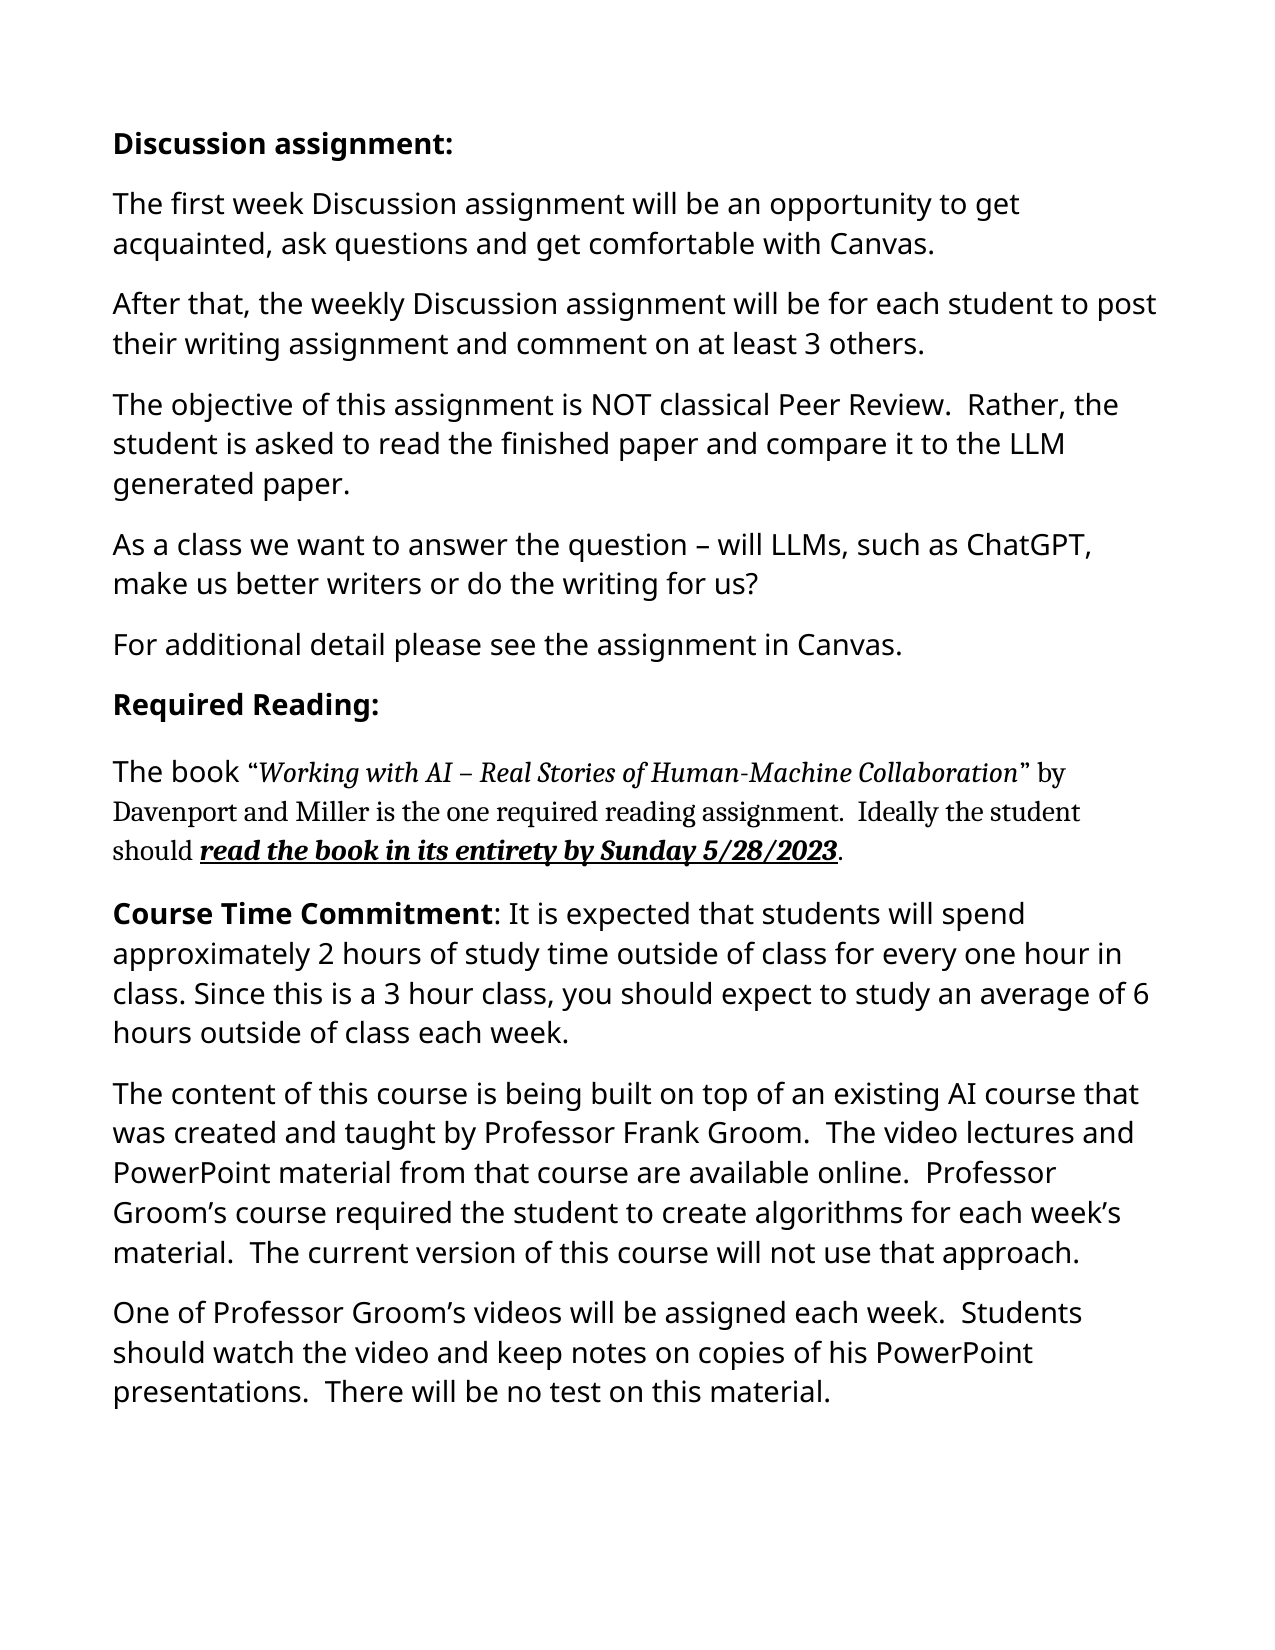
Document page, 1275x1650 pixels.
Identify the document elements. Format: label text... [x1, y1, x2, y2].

...

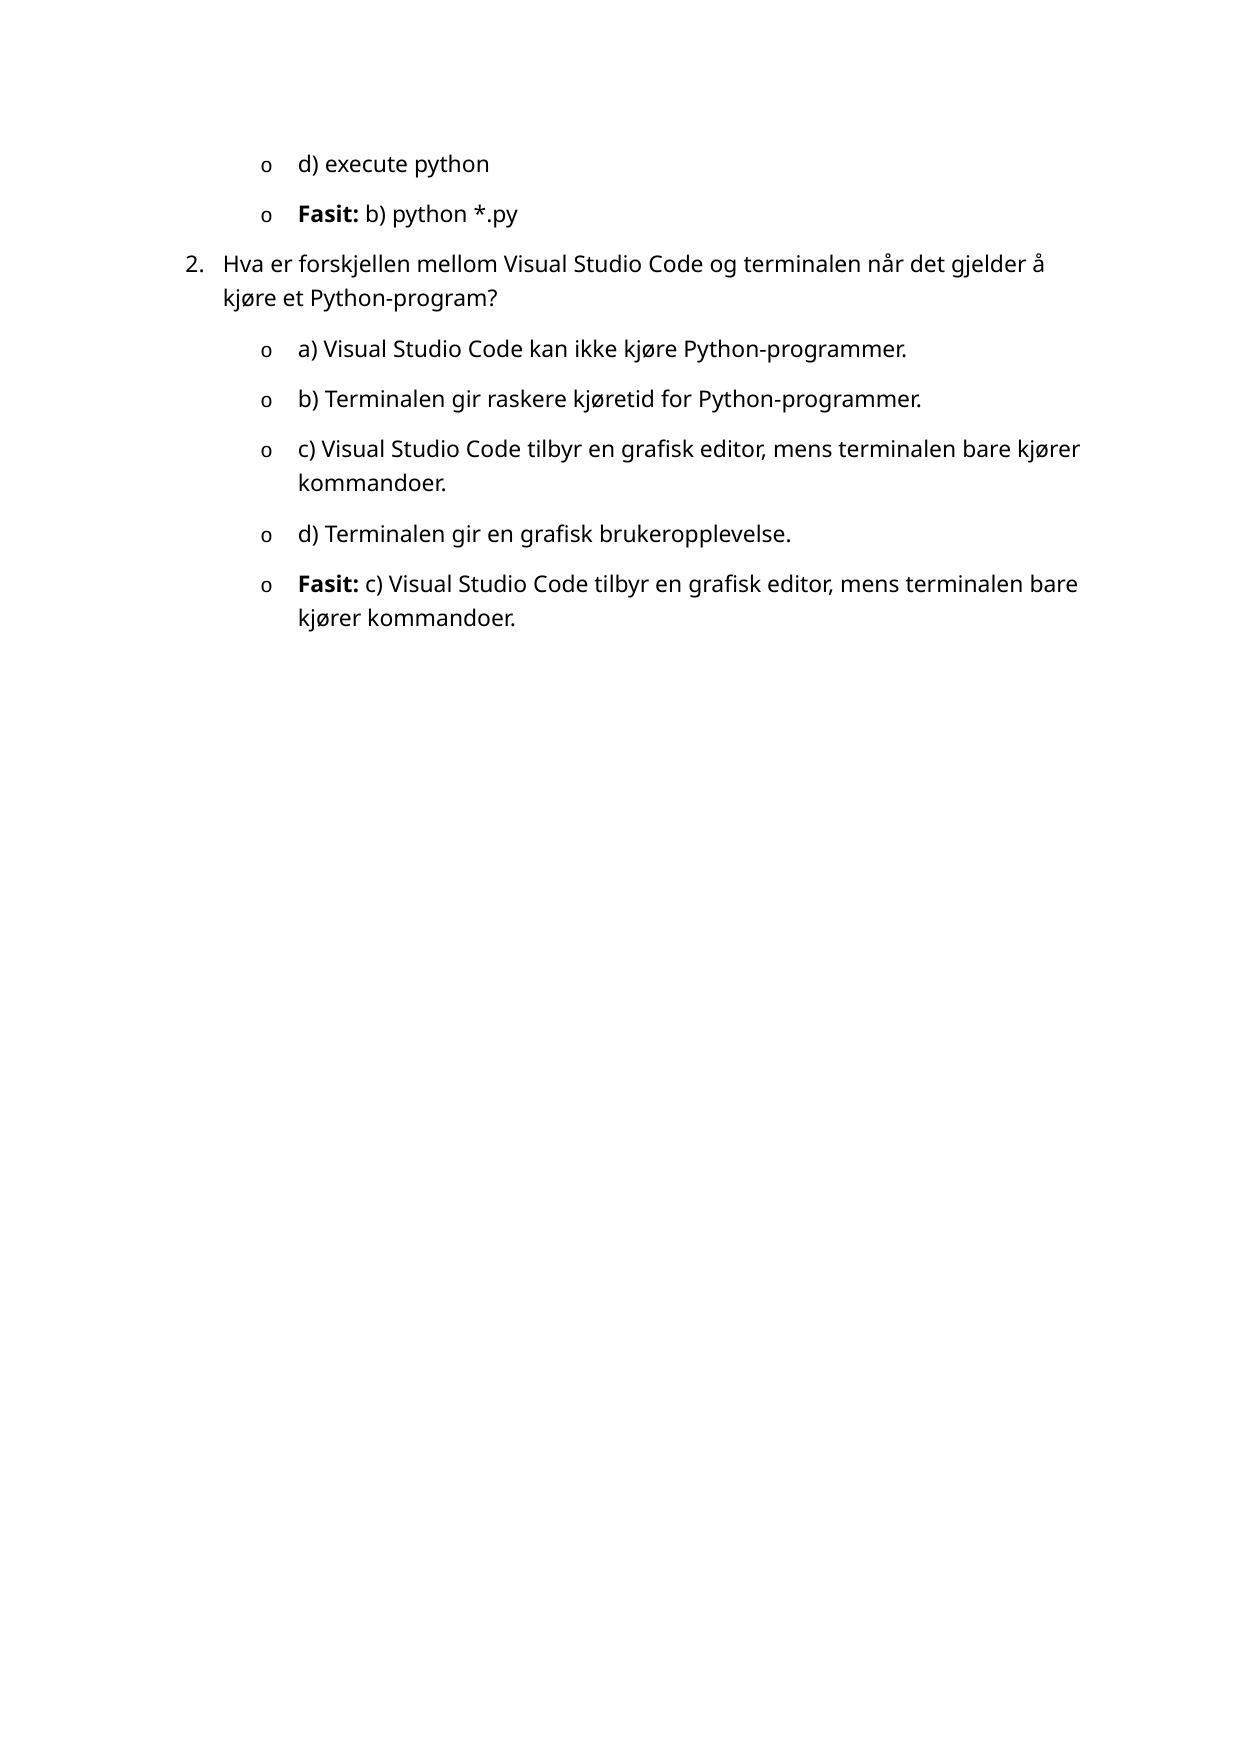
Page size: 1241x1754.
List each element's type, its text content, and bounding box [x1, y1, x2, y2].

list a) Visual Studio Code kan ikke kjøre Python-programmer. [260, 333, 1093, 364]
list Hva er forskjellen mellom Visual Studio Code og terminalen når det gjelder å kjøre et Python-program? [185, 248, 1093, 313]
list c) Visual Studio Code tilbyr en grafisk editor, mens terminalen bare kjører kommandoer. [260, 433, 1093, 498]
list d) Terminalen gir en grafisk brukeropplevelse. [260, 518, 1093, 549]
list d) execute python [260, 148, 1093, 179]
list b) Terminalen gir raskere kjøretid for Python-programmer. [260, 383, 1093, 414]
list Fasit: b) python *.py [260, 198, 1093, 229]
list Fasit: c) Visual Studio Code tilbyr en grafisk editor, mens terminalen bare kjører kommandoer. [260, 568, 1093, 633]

▶ **WHAT YOU NEED TO DO**: Give back, word for word, only the lines above from the line holding "Document page, 1275x1650 pixels." to the line holding "Identify the document", both included.

▶ **SOLUTION FOR THIS TASK**:
Document page, 1275x1650 pixels.
Identify the document elements. Format: label text... [x1, y1, x2, y2].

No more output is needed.